Logo após o fim dos Jogos Olímpicos, Gilmar Mendes, Ministro do Supremo Tribunal Federal e Presidente do Tribunal Superior Eleitoral, surpreendeu alguns ao dizer que a Lei da Ficha Limpa teria sido escrita por bêbados. As atenções se voltaram para as cláusulas da lei e dos procedimentos que decretavam a inelegibilidade de candidatos às próximas eleições municipais.

O fato é que, quando foi negociada e promulgada, essa lei tinha como objetivo principal evitar que pessoas com condenação judicial por desvios no âmbito público pudessem apresentar candidatura e, fatalmente, ser eleitas; em especial os envolvidos em escândalos de corrupção.

De forma semelhante – mas por previsão constitucional –, a inelegibilidade veio à tona também no processo de impeachment da ex-presidente Dilma Rousseff. Por meio de uma resolução controversa, o Senado Federal decidiu por manter o direito de habilitação da ex-presidente, isto é, Dilma pode ser nomeada para exercer cargo público, bem como se candidatar às eleições de 2018.

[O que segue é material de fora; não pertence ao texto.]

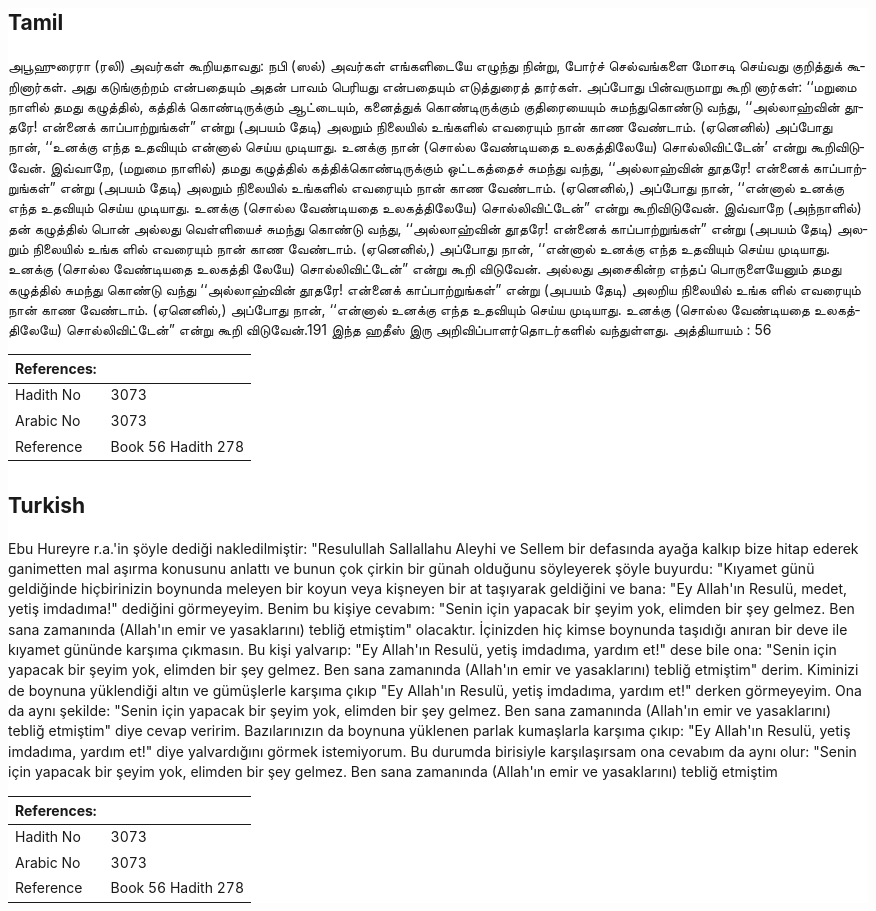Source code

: ## Tamil


<div dir="ltr" lang="ta" style={{fontSize:'larger',backgroundColor:'#f8f9fa',padding:20}}>
அபூஹுரைரா (ரலி) அவர்கள் கூறியதாவது: நபி (ஸல்) அவர்கள் எங்களிடையே எழுந்து நின்று, போர்ச் செல்வங்களை மோசடி செய்வது குறித்துக் கூறினார்கள். அது கடுங்குற்றம் என்பதையும் அதன் பாவம் பெரியது என்பதையும் எடுத்துரைத் தார்கள். அப்போது பின்வருமாறு கூறி னார்கள்: ‘‘மறுமை நாளில் தமது கழுத்தில், கத்திக் கொண்டிருக்கும் ஆட்டையும், கனைத்துக் கொண்டிருக்கும் குதிரையையும் சுமந்துகொண்டு வந்து, ‘‘அல்லாஹ்வின் தூதரே! என்னைக் காப்பாற்றுங்கள்” என்று (அபயம் தேடி) அலறும் நிலையில் உங்களில் எவரையும் நான் காண வேண்டாம். (ஏனெனில்) அப்போது நான், ‘‘உனக்கு எந்த உதவியும் என்னால் செய்ய முடியாது. உனக்கு நான் (சொல்ல வேண்டியதை உலகத்திலேயே) சொல்லிவிட்டேன்’ என்று கூறிவிடுவேன். இவ்வாறே, (மறுமை நாளில்) தமது கழுத்தில் கத்திக்கொண்டிருக்கும் ஒட்டகத்தைச் சுமந்து வந்து, ‘‘அல்லாஹ்வின் தூதரே! என்னைக் காப்பாற்றுங்கள்” என்று (அபயம் தேடி) அலறும் நிலையில் உங்களில் எவரையும் நான் காண வேண்டாம். (ஏனெனில்,) அப்போது நான், ‘‘என்னால் உனக்கு எந்த உதவியும் செய்ய முடியாது. உனக்கு (சொல்ல வேண்டியதை உலகத்திலேயே) சொல்லிவிட்டேன்” என்று கூறிவிடுவேன். இவ்வாறே (அந்நாளில்) தன் கழுத்தில் பொன் அல்லது வெள்ளியைச் சுமந்து கொண்டு வந்து, ‘‘அல்லாஹ்வின் தூதரே! என்னைக் காப்பாற்றுங்கள்” என்று (அபயம் தேடி) அலறும் நிலையில் உங்க ளில் எவரையும் நான் காண வேண்டாம். (ஏனெனில்,) அப்போது நான், ‘‘என்னால் உனக்கு எந்த உதவியும் செய்ய முடியாது. உனக்கு (சொல்ல வேண்டியதை உலகத்தி லேயே) சொல்லிவிட்டேன்” என்று கூறி விடுவேன். அல்லது அசைகின்ற எந்தப் பொருளையேனும் தமது கழுத்தில் சுமந்து கொண்டு வந்து ‘‘அல்லாஹ்வின் தூதரே! என்னைக் காப்பாற்றுங்கள்” என்று (அபயம் தேடி) அலறிய நிலையில் உங்க ளில் எவரையும் நான் காண வேண்டாம். (ஏனெனில்,) அப்போது நான், ‘‘என்னால் உனக்கு எந்த உதவியும் செய்ய முடியாது. உனக்கு (சொல்ல வேண்டியதை உலகத்திலேயே) சொல்லிவிட்டேன்” என்று கூறி விடுவேன்.191 இந்த ஹதீஸ் இரு அறிவிப்பாளர்தொடர்களில் வந்துள்ளது. அத்தியாயம் : 56
</div>
<div style={{backgroundColor:'#f8f9fa',padding:20, marginBottom: 10}}><table> <thead> <tr> <th>References:</th> <th></th> </tr> </thead> <tbody><tr><td>Hadith No</td><td>3073</td></tr><tr><td>Arabic No</td><td>3073</td></tr><tr><td>Reference</td><td>Book 56 Hadith 278</td></tr></tbody></table></div>

## Turkish


<div dir="ltr" lang="tr" style={{fontSize:'larger',backgroundColor:'#f8f9fa',padding:20}}>
Ebu Hureyre r.a.'in şöyle dediği nakledilmiştir: "Resulullah Sallallahu Aleyhi ve Sellem bir defasında ayağa kalkıp bize hitap ederek ganimetten mal aşırma konusunu anlattı ve bunun çok çirkin bir günah olduğunu söyleyerek şöyle buyurdu: "Kıyamet günü geldiğinde hiçbirinizin boynunda meleyen bir koyun veya kişneyen bir at taşıyarak geldiğini ve bana: "Ey Allah'ın Resulü, medet, yetiş imdadıma!" dediğini görmeyeyim. Benim bu kişiye cevabım: "Senin için yapacak bir şeyim yok, elimden bir şey gelmez. Ben sana zamanında (Allah'ın emir ve yasaklarını) tebliğ etmiştim" olacaktır. İçinizden hiç kimse boynunda taşıdığı anıran bir deve ile kıyamet gününde karşıma çıkmasın. Bu kişi yalvarıp: "Ey Allah'ın Resulü, yetiş imdadıma, yardım et!" dese bile ona: "Senin için yapacak bir şeyim yok, elimden bir şey gelmez. Ben sana zamanında (Allah'ın emir ve yasaklarını) tebliğ etmiştim" derim. Kiminizi de boynuna yüklendiği altın ve gümüşlerle karşıma çıkıp "Ey Allah'ın Resulü, yetiş imdadıma, yardım et!" derken görmeyeyim. Ona da aynı şekilde: "Senin için yapacak bir şeyim yok, elimden bir şey gelmez. Ben sana zamanında (Allah'ın emir ve yasaklarını) tebliğ etmiştim" diye cevap veririm. Bazılarınızın da boynuna yüklenen parlak kumaşlarla karşıma çıkıp: "Ey Allah'ın Resulü, yetiş imdadıma, yardım et!" diye yalvardığını görmek istemiyorum. Bu durumda birisiyle karşılaşırsam ona cevabım da aynı olur: "Senin için yapacak bir şeyim yok, elimden bir şey gelmez. Ben sana zamanında (Allah'ın emir ve yasaklarını) tebliğ etmiştim
</div>
<div style={{backgroundColor:'#f8f9fa',padding:20, marginBottom: 10}}><table> <thead> <tr> <th>References:</th> <th></th> </tr> </thead> <tbody><tr><td>Hadith No</td><td>3073</td></tr><tr><td>Arabic No</td><td>3073</td></tr><tr><td>Reference</td><td>Book 56 Hadith 278</td></tr></tbody></table></div>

Acima das previsões legais e constitucionais que embasam as decretações de inelegibilidade, este é mais um exemplo do paternalismo estatal em que estamos inseridos. Ao dizer para a população em quem podem ou não votar, o Estado reduz a liberdade de escolha de seus representantes por meio do voto.

Ou seja, esse tipo de previsão obriga o povo a delegar o controle exercido sobre os políticos por meio do voto ao Estado. Deveria ser óbvio que alguém condenado pelos crimes descritos pela Lei da Ficha Limpa e do Impeachment não deve receber votos de ninguém, ainda que tentassem se candidatar.

Na mesma esteira, o eleitor não precisa esperar a morosa Justiça brasileira para decidir não votar num candidato notoriamente corrupto ou que possua pendências em Conselhos de Ética e afins.

Se a liberdade política fosse considerada como central nessa discussão, perceberíamos que os eleitores devem ter o poder de decidir se uma condenação – como nos casos descritos na Lei da Ficha Limpa – influencia ou não uma candidatura; se acreditam serem legítimos os motivos que levaram ao impeachment de Dilma Rousseff, sendo eles suficientes para que ela não mais receba seus famosos 54 milhões de votos ou não etc.

Na qualidade de eleitores, não deveríamos querer que o Estado, por meio de procedimentos controversos, venha a nos dizer em quem podemos ou não votar. Eleitores conscientes do poder emanado das urnas podem ser muito mais eficientes no controle das atividades de cargos eletivos do que a Justiça Eleitoral e a atual estrutura político-partidária do Brasil.

Iniciativas como “Adote um Deputado” e “Movimento Ficha Limpa” contribuem muito para o amadurecimento do eleitor brasileiro, tornando-o vigilante das ações adotadas por congressistas e auxiliando na escolha de candidatos.

Notada essa face da democracia representativa, as leis que geram inelegibilidade se tornarão inócuas. Hoje, a inabilitação é compreendida como pena, como efeito do reconhecimento de um ilícito, de modo que a sua não aplicação é demonstração de impunidade. Apenas com maturidade e reconhecimento da importância das eleições que atingiremos uma democracia de fato participativa, ultrapassando o punitivismo que prejudica tão somente a livre escolha do eleitor.

Precisamos dar essa responsabilidade ao eleitor para que a democracia amadureça. Proteger o povo como se pouco soubesse sobre voto faz com que ele dê pouco valor ao processo de escolha. Tanto assim é que, conforme já relatado neste Instituto, a maioria do eleitorado não se lembra em quem votou.

Nesse sentido, dentro da “bizarrice” que foi esse Destaque para Votação em Separado, a possibilidade de Dilma Rousseff continuar habilitada para concorrer a cargos eletivos é um sopro de liberdade para a política brasileira.